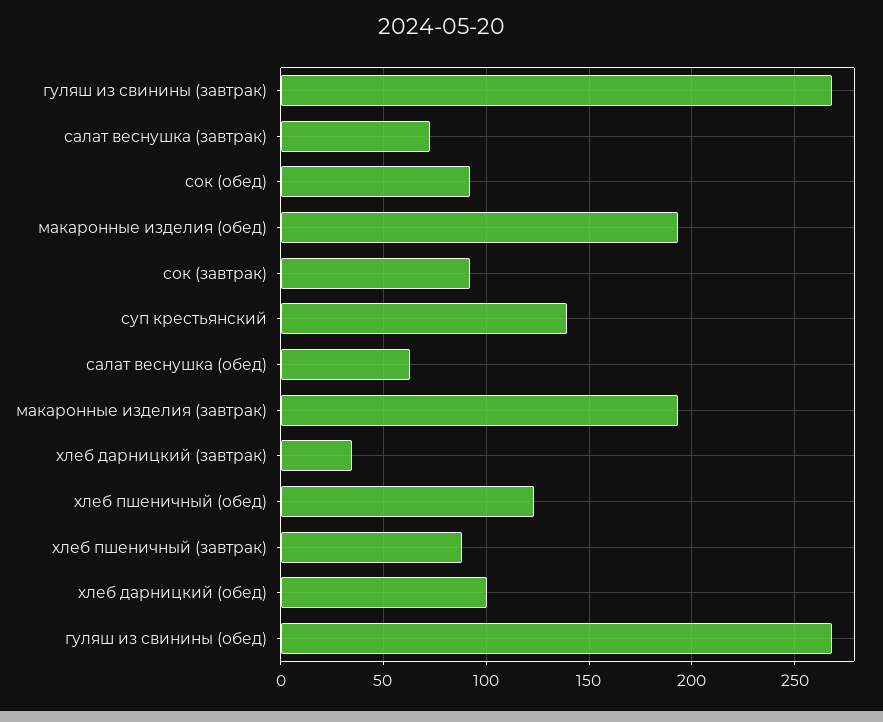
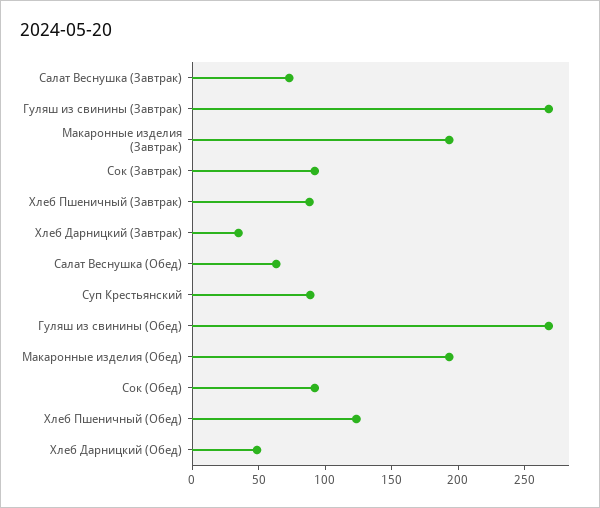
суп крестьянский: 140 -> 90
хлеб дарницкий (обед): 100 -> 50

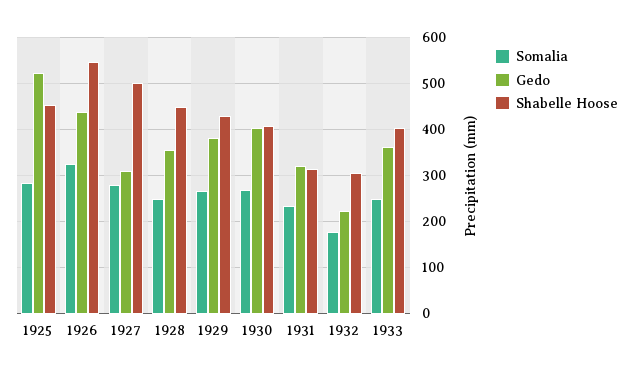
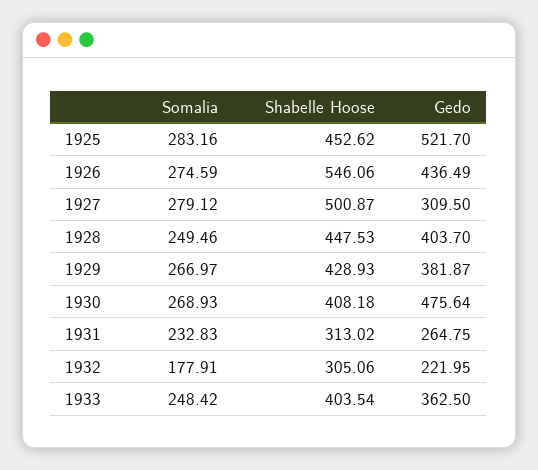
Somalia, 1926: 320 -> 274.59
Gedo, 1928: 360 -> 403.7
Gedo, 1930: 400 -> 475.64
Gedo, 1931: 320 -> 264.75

--

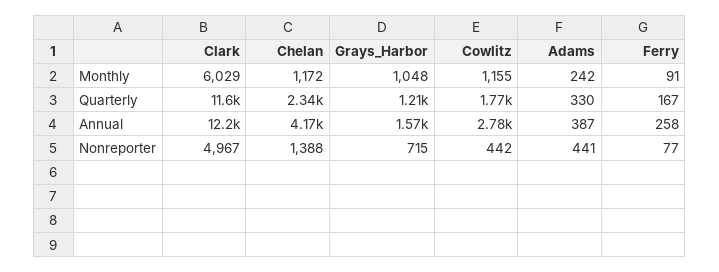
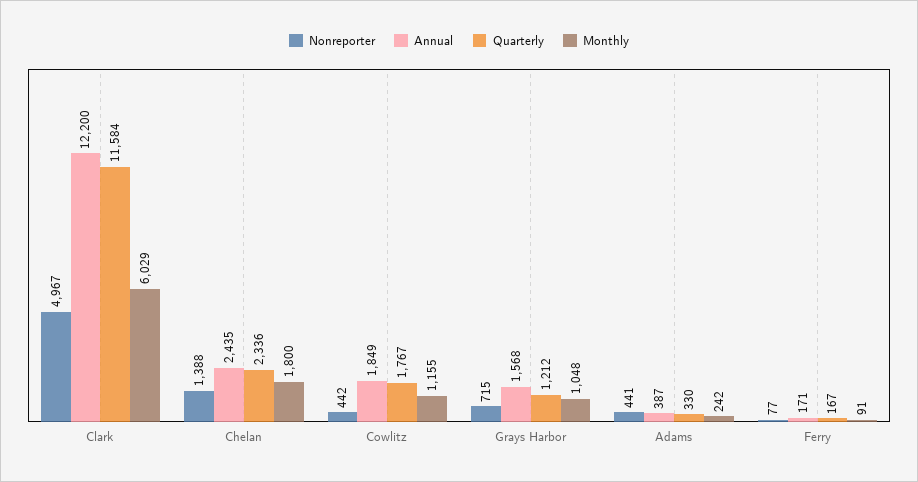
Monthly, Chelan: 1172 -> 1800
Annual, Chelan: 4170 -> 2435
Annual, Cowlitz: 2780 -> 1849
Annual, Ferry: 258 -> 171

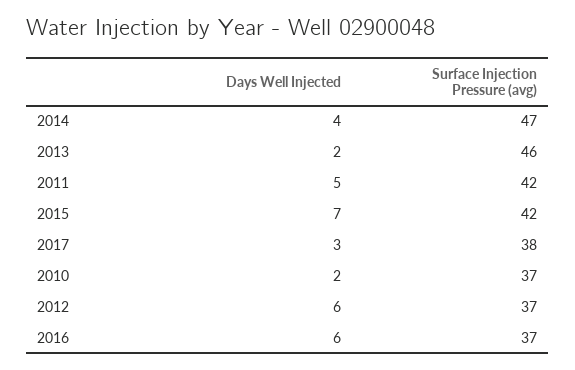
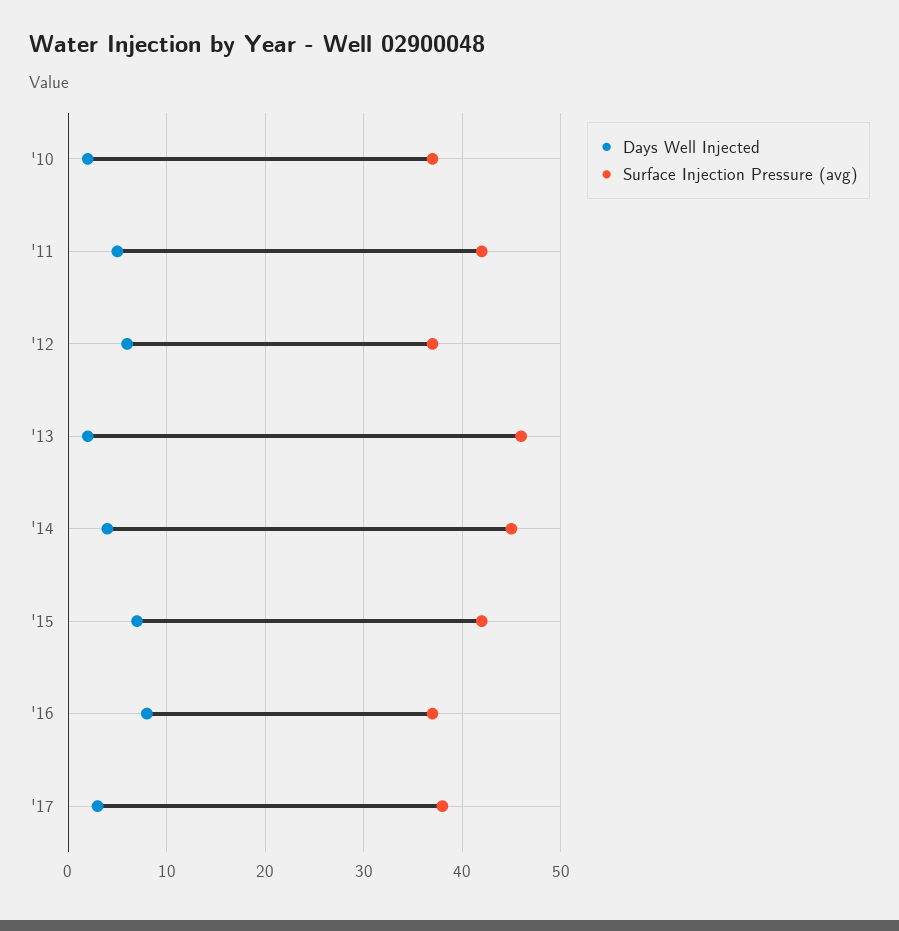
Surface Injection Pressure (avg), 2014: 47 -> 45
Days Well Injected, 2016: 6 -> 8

◆ **Problem to solve**
From the line holding "Monthly, Chelan: 1172 -> 1800" to the line holding "Days Well Injected, 2016: 6 -> 8", both included, retype the entries above exactly and drop the pictures.

◆ **Answer to this problem**
Monthly, Chelan: 1172 -> 1800
Annual, Chelan: 4170 -> 2435
Annual, Cowlitz: 2780 -> 1849
Annual, Ferry: 258 -> 171

Surface Injection Pressure (avg), 2014: 47 -> 45
Days Well Injected, 2016: 6 -> 8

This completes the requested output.